_EXERCISE OBJECTIVE:_ Please copy, exactly as they appear below, the lines from the one containing "vfov_deg: 46.8" through the one containing "focal_mm: 4.6".

_Camera geometry data:_

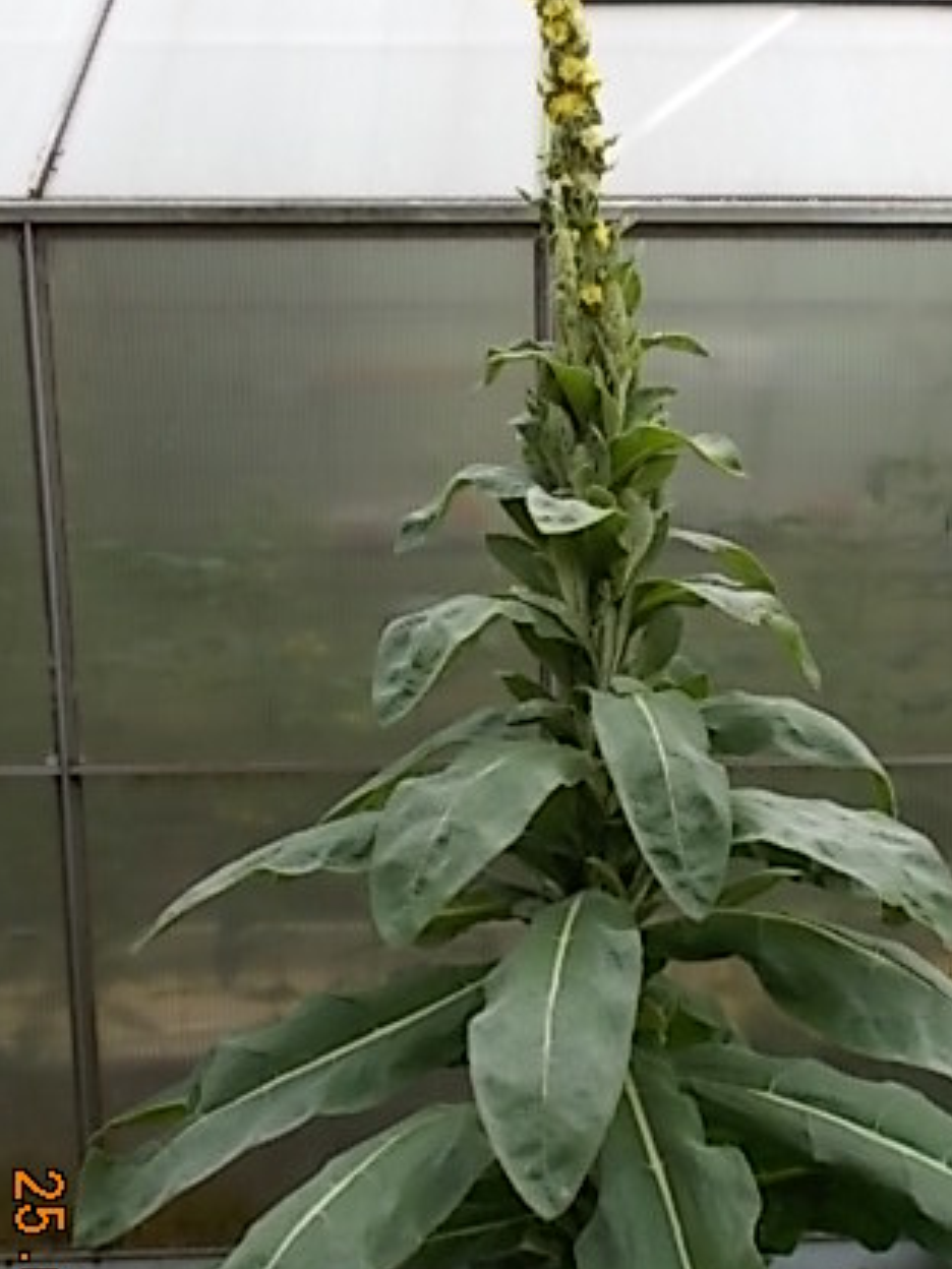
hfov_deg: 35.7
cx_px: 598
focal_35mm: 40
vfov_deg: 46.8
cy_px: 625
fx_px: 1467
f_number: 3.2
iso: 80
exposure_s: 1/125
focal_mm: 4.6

...

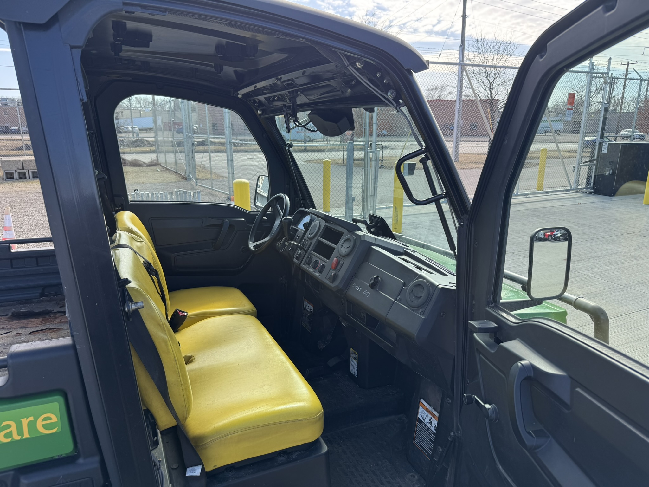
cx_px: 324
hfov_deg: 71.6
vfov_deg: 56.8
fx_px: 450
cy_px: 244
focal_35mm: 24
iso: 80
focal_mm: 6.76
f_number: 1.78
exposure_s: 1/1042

* * *

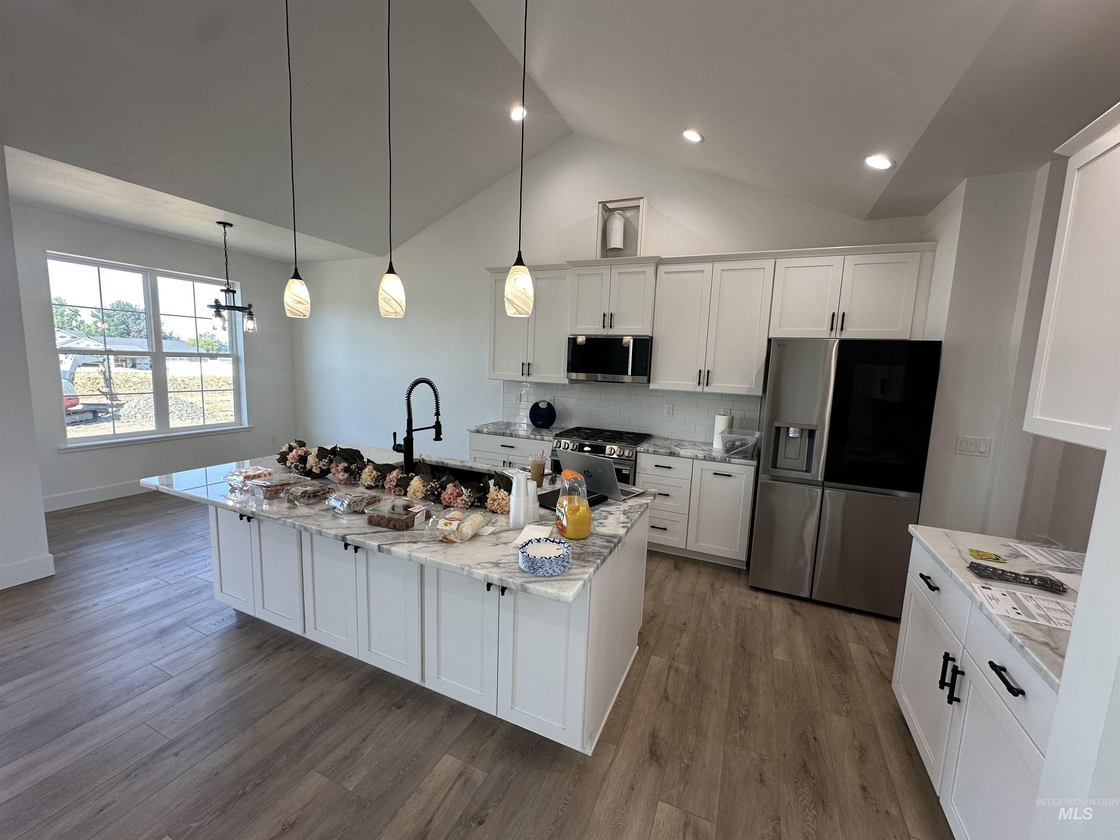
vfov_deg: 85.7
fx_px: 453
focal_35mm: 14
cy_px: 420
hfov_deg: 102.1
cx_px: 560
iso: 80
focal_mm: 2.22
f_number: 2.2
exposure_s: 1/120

_REPLY:_
vfov_deg: 46.8
cy_px: 625
fx_px: 1467
f_number: 3.2
iso: 80
exposure_s: 1/125
focal_mm: 4.6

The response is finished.